Yes, I do have a penchant for writing villains. Angel of Death focuses on a serial murderer, and Death's Disciples on the Four Horsemen of the Apocalypse. The Thran tells the origin story of Yawgmoth, lord of the Phyrexians, and Le Morte d'Avalon tells the Arthurian story as if Morgan le Fey were the hero. In many of my novels, in fact, the people you first consider to be the good guys turn out to be the bad ones.
It's easily enough done. After all, villains think that they are the heroes. What did Hitler call his biography? Mein Kampf.
The realization that villains think they are heroes first occurred to me as a teenager. It was 1977, and the original Star Wars had just been released. I loved it. The valiant struggle of the young knight and the beautiful princess against the evil Lord Vader resonated with me. Star Wars provided what Tolkien called "moral recovery" -- lifting me out of the gray relativism of my world and into a place with clear good and evil.
Two years later, the Iran Hostage Crisis began. Iranian students stormed the American Embassy in Tehran and took 52 Americans hostage for 444 days. What evil people! What villains! How could these terrorists justify charging in on U.S. soil and endangering innocent lives just because of a political disagreement?
But part of me remembered another group who charged into a foreign base, released a terrorist prisoner, and killed tens of thousands of innocent people just because of a political disagreement. The terrorist leaders were named Luke, Han, and Chewy. In fact, they had done all of those horrific things while being certain that they were the good guys. They were as self-righteous, as cocksure, as confident as those Iranian students were -- as I was.
Such idealistic young men also committed the attacks of 911.
It is a very dangerous thing to believe in absolute right and wrong in a world of gray relativism.
So, that's the first secret to writing villains: Make them the heroes of their stories. Better yet, make the reader believe that they are in fact the heroes, only to find out partway through that they are not. Readers tend to identify with the main characters of stories, and when they realize they've taken up with the wrong side, they feel very unnerved.

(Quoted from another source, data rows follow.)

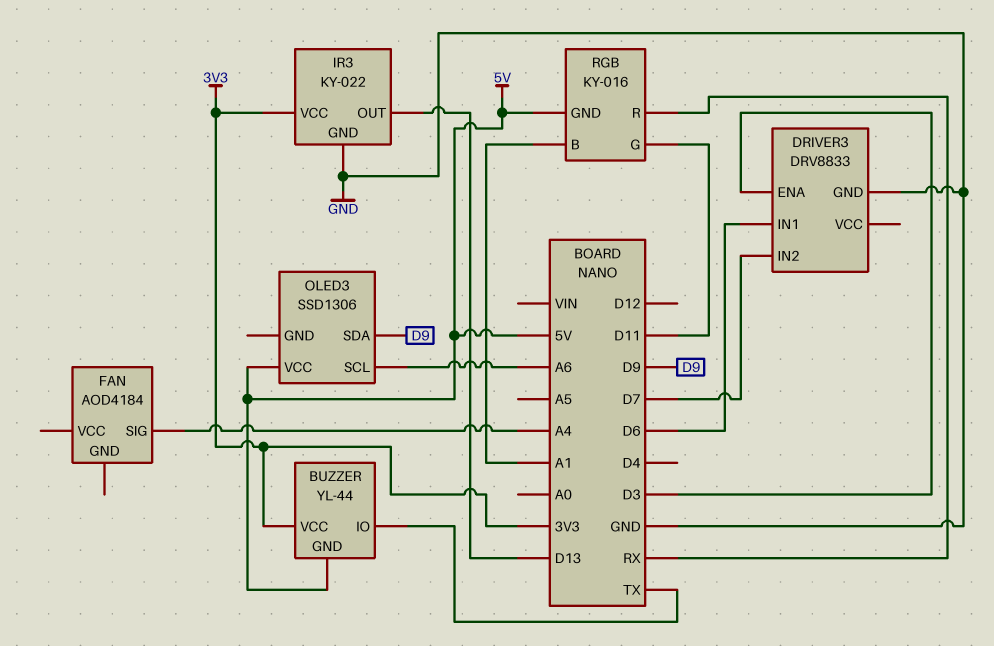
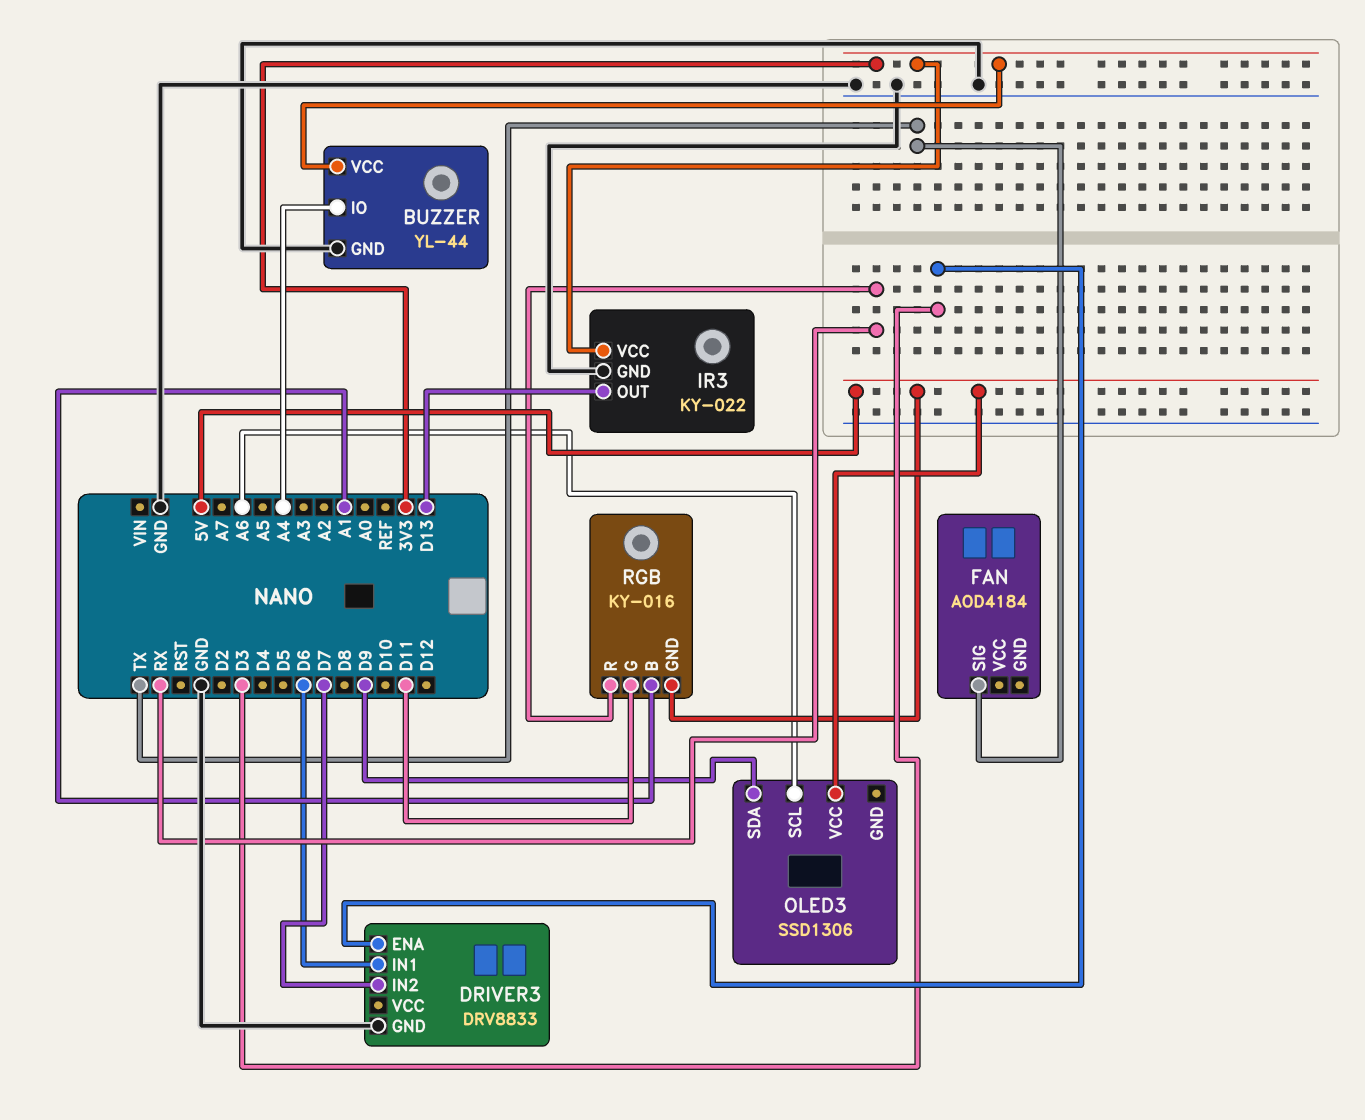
BUZZER pin GND: 5V -> GND
BUZZER pin IO: TX -> A4
FAN pin SIG: A4 -> TX

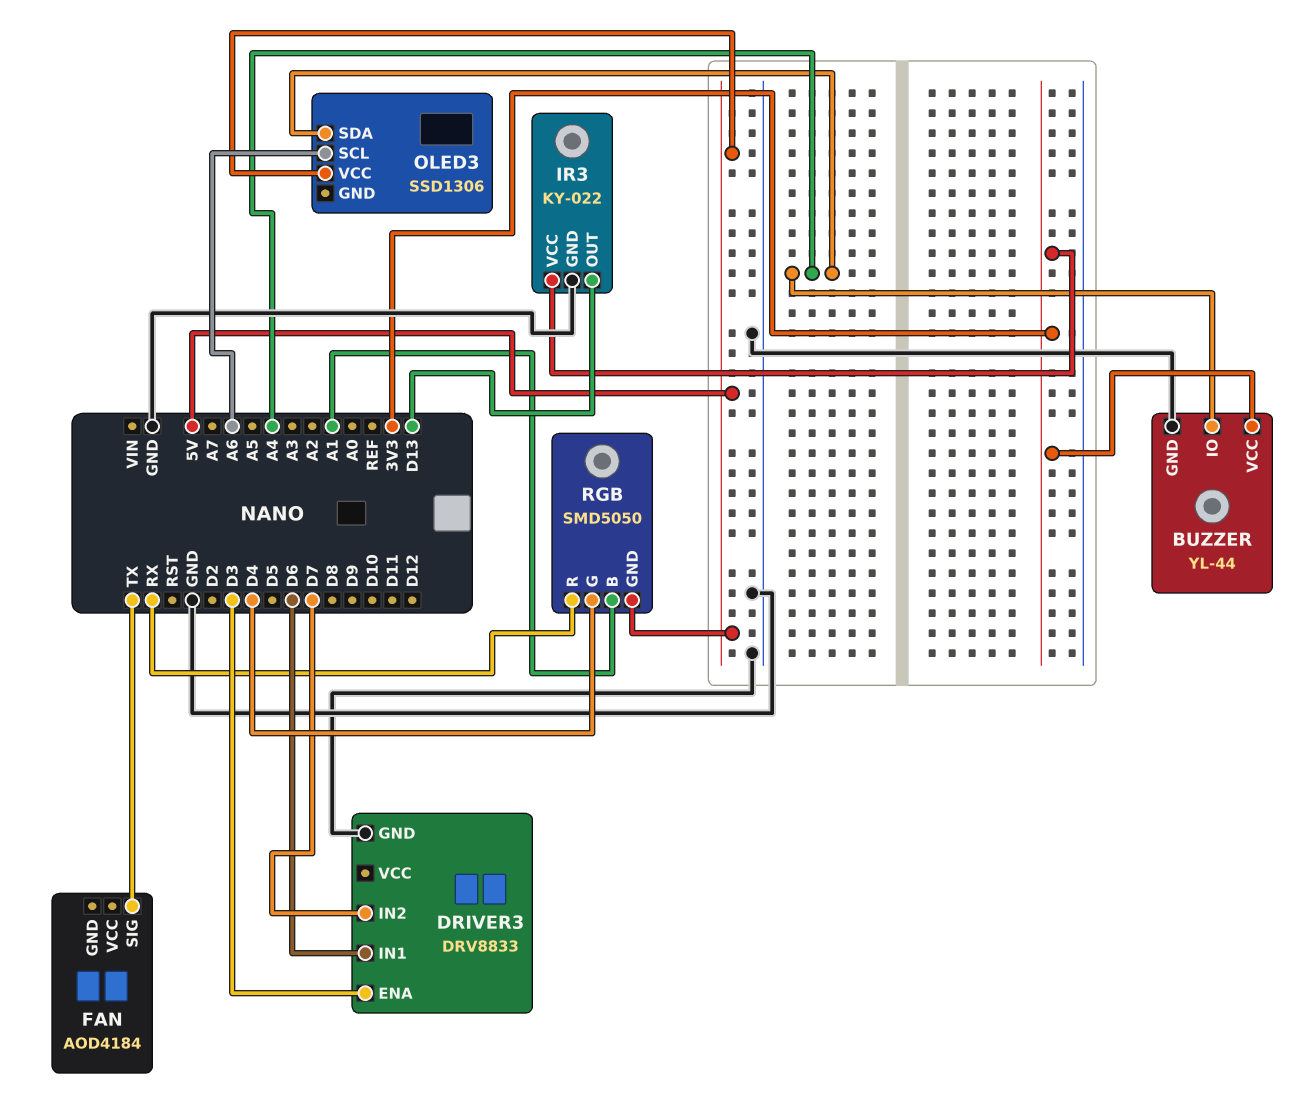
OLED3 pin SDA: D9 -> A4
RGB: KY-016 -> SMD5050
RGB pin G: D11 -> D4

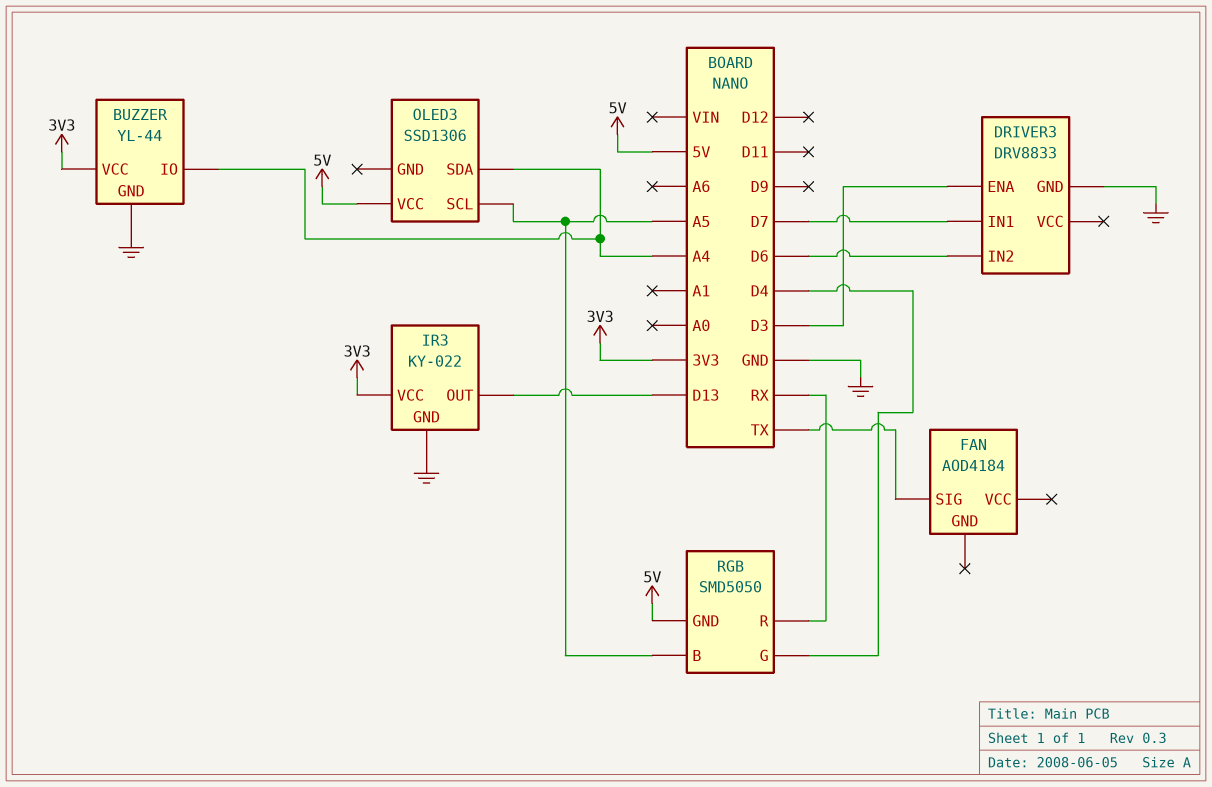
DRIVER3 pin IN1: D6 -> D7
DRIVER3 pin IN2: D7 -> D6
OLED3 pin SCL: A6 -> A5
RGB pin B: A1 -> A5

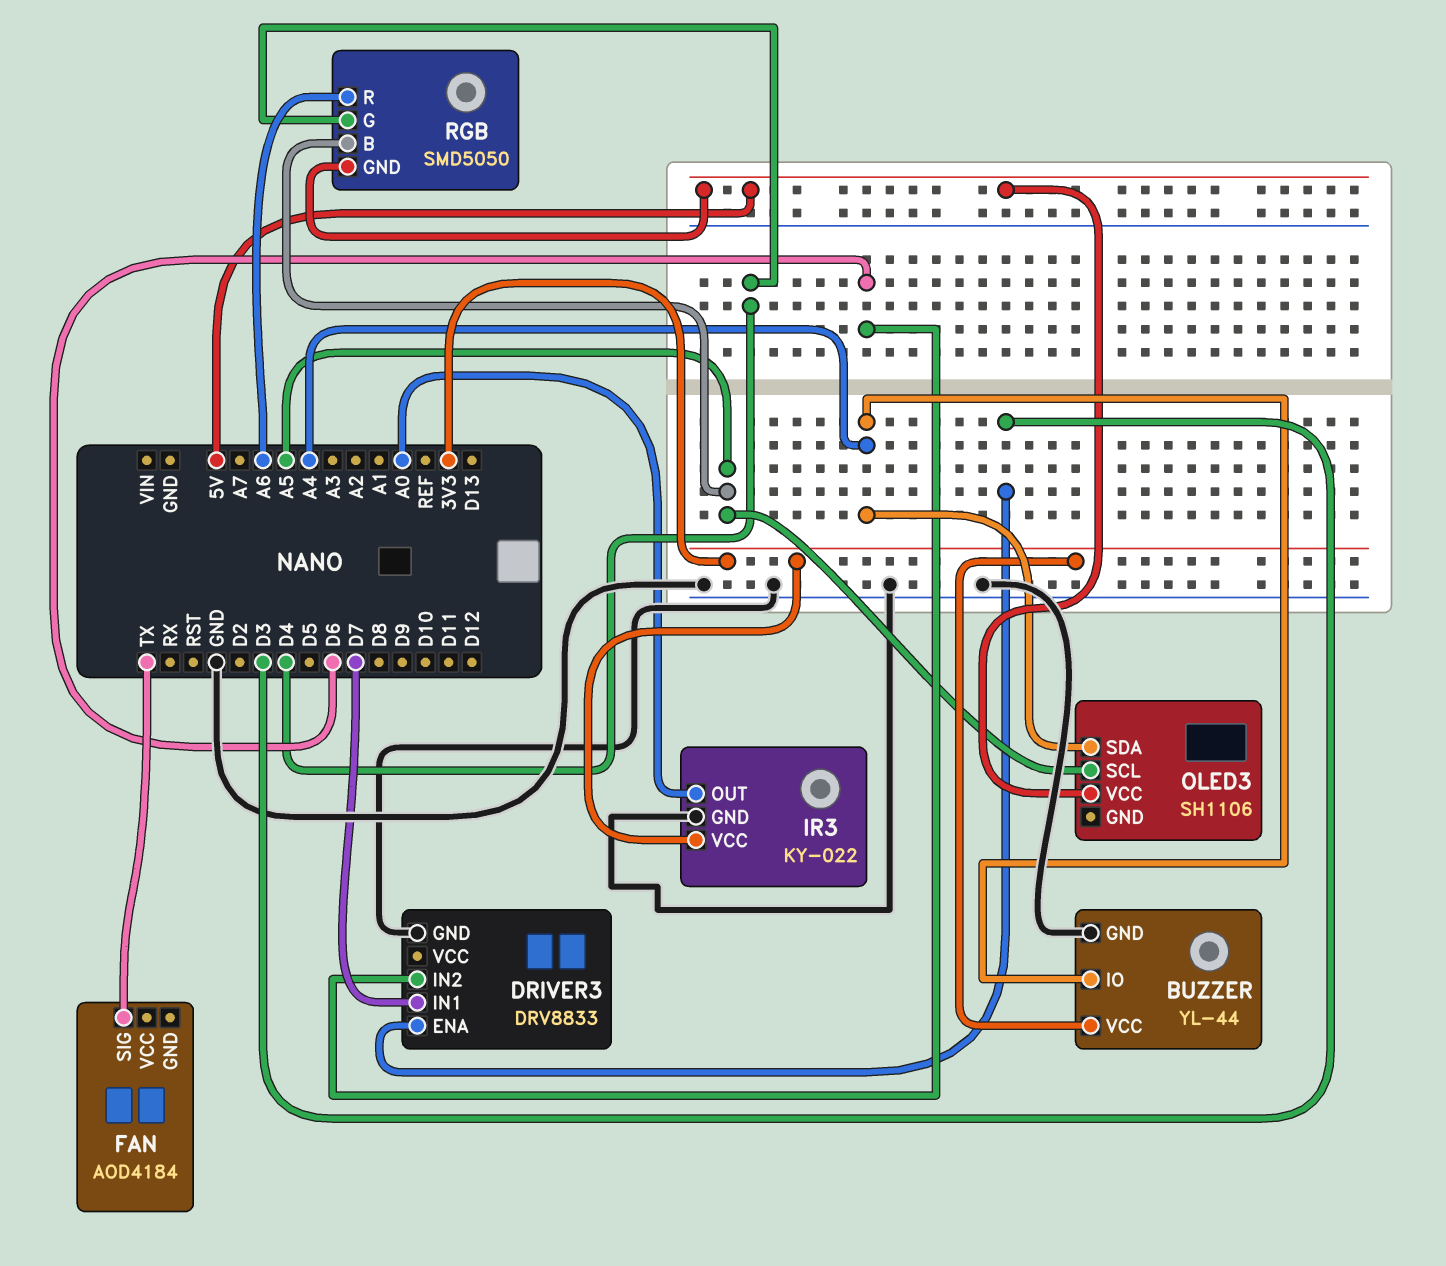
IR3 pin OUT: D13 -> A0
OLED3: SSD1306 -> SH1106
RGB pin R: RX -> A6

The second tip I have for writing great bad guys is to show their minds. The mind of a monster is terrifying to behold, and not because of cackling and hand-wringing. Instead, the mind of the villain is frightening because it is so understandable. Here's a quick example:
I watched patiently as it put its clothes into the extra-large washer. I watched it fish into its tight jeans to pull out two quarters, fit the coins into the slot, push the metal plunger... Push... push... The thing was jammed, as I knew it would be.
I'm the one who jammed it.
I stepped up and put my arms around its shoulders and grabbed the metal plunger. "Tricky machine. Here. I'll fix everything."
What's frightening about this voice? For one, the narrator sees a woman as an "it," and the words he uses to describe her have connotations of sexuality and brutality. He is cold, premeditated, and predatory, with a self-satisfaction that shows he's proud of what he is about to do. And that's the scariest part of all -- what he is about to do.
So, to write memorable villains, make them heroes in their own minds, and then let us see inside their minds. Trap us there, so that we fear we won't ever get out.
Chilling. Even those three short, creepy paragraphs get you thinking. I hope this post has given you something to consider when writing your villains, I know it has for me.
Thank you, Rob, for taking time out of your busy schedule to participate in this event and help make it great. I really appreciate it.
And of course, thanks to all my readers for dropping by. Tomorrow, an author and personal friend of mine brings us a fantastic post on how fantasy has worked its way into every aspect of her life. You don't want to miss this post.
Thanks for reading!
I'm always interested in hearing what you have to say. Contact Me, I'd love to hear from you.
Don't forget to join in on the conversation in the comments section below.
This rings so true. Only a few days ago I had this surprise from a book, the surprise to find out mid-way that the character the reader will assume as the main (and good) character turns out... differently. Seeing in his mind.
If well done, it makes the book unforgettable. It did for me!